“It’s a lot farther than it looks,” Larry put in.

“Don’t you know it!” said Purdick; and then: “Say, isn’t that a railroad train just coming into the town?”

What he was pointing at looked like a tiny worm barely moving along a dimly defined line on the borders of the buckskin plain, and trailing off from the head of the worm there was a thin black smudge—the smoke from the engine’s stack.

“Our east-bound Flyer,” Dick said, naming the train. Then: “It doesn’t seem believable that that crawling worm of a thing will be in Brewster by dinner-time this evening, does it? But we can’t stay here all morning admiring the scenery, grand as it is,” he went on. “Which way do we aim for the go-down, Larry—north or south?”

The question was asked because it was perfectly apparent that they had to aim either one way or the other in order to find a place where the descent could be made. In the straight-ahead line there was nothing doing. As far as they could see in either direction—which wasn’t very far because the mountain summit was as crooked as a snake—the western slope was as near to being an abrupt precipice as it could be and still figure as a slope.

Larry shook his head, and it surely was a tricksy fate that led him to say: “There doesn’t seem to be much choice; perhaps we’d better go south.” This when, all unknown to them, less than half a mile distant to the north lay that excellent trail by which they could have reached Natrolia early in the afternoon—and by so doing would have changed the entire complexion of any number of things.
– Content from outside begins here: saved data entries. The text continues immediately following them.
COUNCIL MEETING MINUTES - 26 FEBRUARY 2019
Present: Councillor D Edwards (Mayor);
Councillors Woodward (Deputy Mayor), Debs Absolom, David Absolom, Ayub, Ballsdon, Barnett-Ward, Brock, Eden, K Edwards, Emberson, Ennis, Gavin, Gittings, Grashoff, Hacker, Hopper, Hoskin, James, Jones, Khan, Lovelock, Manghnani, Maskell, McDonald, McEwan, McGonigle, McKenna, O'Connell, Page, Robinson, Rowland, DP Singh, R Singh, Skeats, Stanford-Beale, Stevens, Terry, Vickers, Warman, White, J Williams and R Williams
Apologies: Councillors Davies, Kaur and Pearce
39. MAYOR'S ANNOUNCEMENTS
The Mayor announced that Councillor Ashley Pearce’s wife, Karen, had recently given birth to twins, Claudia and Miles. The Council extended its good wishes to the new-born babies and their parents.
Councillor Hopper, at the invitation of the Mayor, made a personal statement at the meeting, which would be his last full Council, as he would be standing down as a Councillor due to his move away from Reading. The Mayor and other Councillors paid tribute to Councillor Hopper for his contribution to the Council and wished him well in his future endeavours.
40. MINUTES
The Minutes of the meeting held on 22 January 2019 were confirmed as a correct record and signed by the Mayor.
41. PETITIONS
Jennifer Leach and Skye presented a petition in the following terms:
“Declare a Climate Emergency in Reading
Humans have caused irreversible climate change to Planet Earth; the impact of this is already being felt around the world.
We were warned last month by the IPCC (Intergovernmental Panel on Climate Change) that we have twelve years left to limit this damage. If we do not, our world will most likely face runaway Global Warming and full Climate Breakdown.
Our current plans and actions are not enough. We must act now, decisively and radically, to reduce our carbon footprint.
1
But of the trail and its possibilities they knew nothing, so they turned—fatefully, as we say—to the southward, skirting the brow of the mountain, without gaining a single foot of descent, for two long hours before they came to a slope which seemed at all practicable for the burros. Even then their progress was exasperatingly slow. Time and again one of the jacks would slip and roll down into some gulch from which it took no end of time and labor to rescue it; and when that didn’t happen, they would be heading canyons too steep to be crossed, or going a mile or so out of their way to find a gulch through which they could chimney down from one bench of the great mountain to another.

Struggling manfully with all these difficulties, and even cutting out the noon halt to save time, night overtook them long before they were low enough down to get another sight of the Natrolia hogback, and they had to camp.

“Thank goodness, we’re down in the grass altitudes again, anyway,” said Dick as he pulled the packs from the burros’ backs and turned the little beasts loose to graze. “I don’t know how long a jack can go without feeding, but we’ve certainly given Fishbait and Lop-ear a tough siege of it since yesterday noon.”